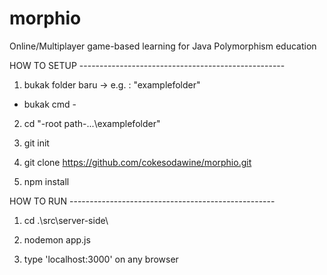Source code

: # morphio

Online/Multiplayer game-based learning for Java Polymorphism education

HOW TO SETUP ---------------------------------------------------

1. bukak folder baru -> e.g. : "examplefolder"

- bukak cmd - 

2. cd "-root path-\...\examplefolder"

3. git init

4. git clone https://github.com/cokesodawine/morphio.git

5. npm install


HOW TO RUN ---------------------------------------------------

1. cd .\src\server-side\

2. nodemon app.js

3. type 'localhost:3000' on any browser
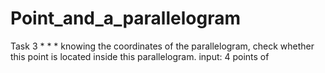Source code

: # Point_and_a_parallelogram
Task 3 * * * knowing the coordinates of the parallelogram, check whether this point is located inside this parallelogram. input: 4 points of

* [YOUR ASSIGNMENT] If a line in the records contains the word "bukak", copy it.

* [TASK SOLUTION]
1. bukak folder baru -> e.g. : "examplefolder"
- bukak cmd - 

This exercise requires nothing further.